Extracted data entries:
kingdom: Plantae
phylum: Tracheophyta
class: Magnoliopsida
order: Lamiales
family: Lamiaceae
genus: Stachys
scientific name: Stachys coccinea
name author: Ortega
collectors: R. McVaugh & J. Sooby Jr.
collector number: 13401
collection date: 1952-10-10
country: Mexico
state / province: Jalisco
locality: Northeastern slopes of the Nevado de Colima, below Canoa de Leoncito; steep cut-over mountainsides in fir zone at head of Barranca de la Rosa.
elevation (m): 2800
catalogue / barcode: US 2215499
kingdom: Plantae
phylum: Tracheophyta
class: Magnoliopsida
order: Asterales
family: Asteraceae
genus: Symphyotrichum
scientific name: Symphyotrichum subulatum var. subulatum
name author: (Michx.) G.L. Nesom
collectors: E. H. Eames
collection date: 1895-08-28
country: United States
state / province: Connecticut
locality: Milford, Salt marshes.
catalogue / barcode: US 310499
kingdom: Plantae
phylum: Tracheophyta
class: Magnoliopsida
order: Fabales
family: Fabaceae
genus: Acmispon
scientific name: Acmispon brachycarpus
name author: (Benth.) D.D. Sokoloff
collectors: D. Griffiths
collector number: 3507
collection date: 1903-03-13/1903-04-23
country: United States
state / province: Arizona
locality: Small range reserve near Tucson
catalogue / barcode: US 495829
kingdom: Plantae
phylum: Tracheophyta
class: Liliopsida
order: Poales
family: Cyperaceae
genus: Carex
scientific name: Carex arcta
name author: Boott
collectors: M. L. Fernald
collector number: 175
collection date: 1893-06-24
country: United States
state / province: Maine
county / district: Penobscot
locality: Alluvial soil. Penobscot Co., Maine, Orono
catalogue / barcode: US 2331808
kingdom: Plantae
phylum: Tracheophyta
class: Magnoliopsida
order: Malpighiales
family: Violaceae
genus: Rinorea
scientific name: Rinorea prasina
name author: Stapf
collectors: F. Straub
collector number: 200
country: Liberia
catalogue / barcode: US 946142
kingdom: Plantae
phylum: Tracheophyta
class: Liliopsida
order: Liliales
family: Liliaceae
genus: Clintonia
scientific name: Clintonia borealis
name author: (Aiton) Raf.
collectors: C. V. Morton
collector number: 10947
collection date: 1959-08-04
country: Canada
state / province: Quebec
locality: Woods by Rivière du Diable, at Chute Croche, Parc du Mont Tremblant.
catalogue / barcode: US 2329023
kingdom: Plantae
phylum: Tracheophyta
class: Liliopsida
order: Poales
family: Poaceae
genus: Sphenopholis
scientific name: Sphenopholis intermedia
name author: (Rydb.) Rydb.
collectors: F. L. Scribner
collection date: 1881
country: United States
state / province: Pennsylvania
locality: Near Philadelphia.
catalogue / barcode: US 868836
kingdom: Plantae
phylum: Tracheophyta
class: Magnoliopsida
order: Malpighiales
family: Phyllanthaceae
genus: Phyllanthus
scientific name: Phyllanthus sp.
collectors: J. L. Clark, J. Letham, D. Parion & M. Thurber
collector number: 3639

▶ [Problem to work on]
Present every line of the entries above as a single numbered list, leaving out any blank lines.

▶ [In response]
1. kingdom: Plantae
2. phylum: Tracheophyta
3. class: Magnoliopsida
4. order: Lamiales
5. family: Lamiaceae
6. genus: Stachys
7. scientific name: Stachys coccinea
8. name author: Ortega
9. collectors: R. McVaugh & J. Sooby Jr.
10. collector number: 13401
11. collection date: 1952-10-10
12. country: Mexico
13. state / province: Jalisco
14. locality: Northeastern slopes of the Nevado de Colima, below Canoa de Leoncito; steep cut-over mountainsides in fir zone at head of Barranca de la Rosa.
15. elevation (m): 2800
16. catalogue / barcode: US 2215499
17. kingdom: Plantae
18. phylum: Tracheophyta
19. class: Magnoliopsida
20. order: Asterales
21. family: Asteraceae
22. genus: Symphyotrichum
23. scientific name: Symphyotrichum subulatum var. subulatum
24. name author: (Michx.) G.L. Nesom
25. collectors: E. H. Eames
26. collection date: 1895-08-28
27. country: United States
28. state / province: Connecticut
29. locality: Milford, Salt marshes.
30. catalogue / barcode: US 310499
31. kingdom: Plantae
32. phylum: Tracheophyta
33. class: Magnoliopsida
34. order: Fabales
35. family: Fabaceae
36. genus: Acmispon
37. scientific name: Acmispon brachycarpus
38. name author: (Benth.) D.D. Sokoloff
39. collectors: D. Griffiths
40. collector number: 3507
41. collection date: 1903-03-13/1903-04-23
42. country: United States
43. state / province: Arizona
44. locality: Small range reserve near Tucson
45. catalogue / barcode: US 495829
46. kingdom: Plantae
47. phylum: Tracheophyta
48. class: Liliopsida
49. order: Poales
50. family: Cyperaceae
51. genus: Carex
52. scientific name: Carex arcta
53. name author: Boott
54. collectors: M. L. Fernald
55. collector number: 175
56. collection date: 1893-06-24
57. country: United States
58. state / province: Maine
59. county / district: Penobscot
60. locality: Alluvial soil. Penobscot Co., Maine, Orono
61. catalogue / barcode: US 2331808
62. kingdom: Plantae
63. phylum: Tracheophyta
64. class: Magnoliopsida
65. order: Malpighiales
66. family: Violaceae
67. genus: Rinorea
68. scientific name: Rinorea prasina
69. name author: Stapf
70. collectors: F. Straub
71. collector number: 200
72. country: Liberia
73. catalogue / barcode: US 946142
74. kingdom: Plantae
75. phylum: Tracheophyta
76. class: Liliopsida
77. order: Liliales
78. family: Liliaceae
79. genus: Clintonia
80. scientific name: Clintonia borealis
81. name author: (Aiton) Raf.
82. collectors: C. V. Morton
83. collector number: 10947
84. collection date: 1959-08-04
85. country: Canada
86. state / province: Quebec
87. locality: Woods by Rivière du Diable, at Chute Croche, Parc du Mont Tremblant.
88. catalogue / barcode: US 2329023
89. kingdom: Plantae
90. phylum: Tracheophyta
91. class: Liliopsida
92. order: Poales
93. family: Poaceae
94. genus: Sphenopholis
95. scientific name: Sphenopholis intermedia
96. name author: (Rydb.) Rydb.
97. collectors: F. L. Scribner
98. collection date: 1881
99. country: United States
100. state / province: Pennsylvania
101. locality: Near Philadelphia.
102. catalogue / barcode: US 868836
103. kingdom: Plantae
104. phylum: Tracheophyta
105. class: Magnoliopsida
106. order: Malpighiales
107. family: Phyllanthaceae
108. genus: Phyllanthus
109. scientific name: Phyllanthus sp.
110. collectors: J. L. Clark, J. Letham, D. Parion & M. Thurber
111. collector number: 3639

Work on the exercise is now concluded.